_Your goal:_ Copy the data word for word, beginning at the start and stopping after the line that contains "welke kant het". Leave the pictures out of your copy.

_Dataset entries:_
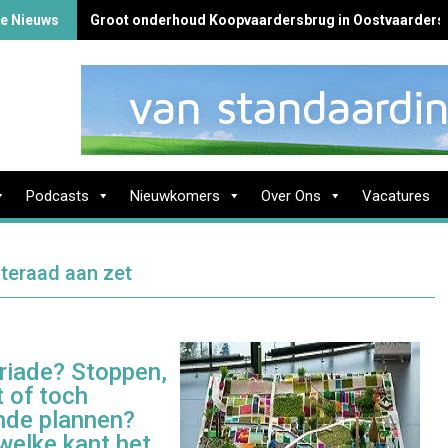
te Nieuws
Groot onderhoud Koopvaardersbrug in Oostvaarders
Podcasts
Nieuwkomers
Over Ons
Vacatures
teraad aan zet
riade? Stoppen,
t of toch
nde plannen?
welke kant het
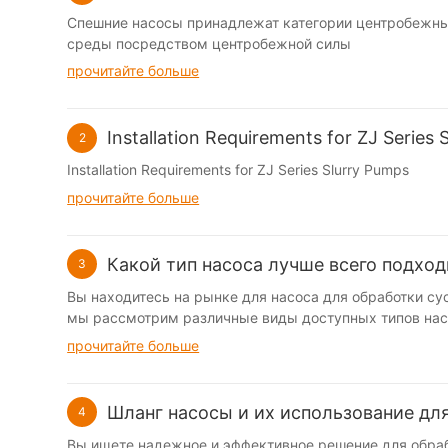
Спешние насосы принадлежат категории центробежных
среды посредством центробежной силы
прочитайте больше
Installation Requirements for ZJ Series 
2
Installation Requirements for ZJ Series Slurry Pumps
прочитайте больше
Какой тип насоса лучше всего подход
3
Вы находитесь на рынке для насоса для обработки сус
мы рассмотрим различные виды доступных типов насо
покрыли. Продолжайте читать, чтобы найти идеальный
прочитайте больше
твердых частиц и жидкости, часто встречающейся в т
твердых веществ в суспензии делает его сложным ве
правильного насоса для суспензии При работе со сус
Шланг насосы и их использование дл
4
техническое обслуживание и потенциальному времени
природы суспензии для обеспечения оптимальной про
Вы ищете надежное и эффективное решение для обраб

_The answer:_
te Nieuws
Groot onderhoud Koopvaardersbrug in Oostvaarders
Podcasts
Nieuwkomers
Over Ons
Vacatures
teraad aan zet
riade? Stoppen,
t of toch
nde plannen?
welke kant het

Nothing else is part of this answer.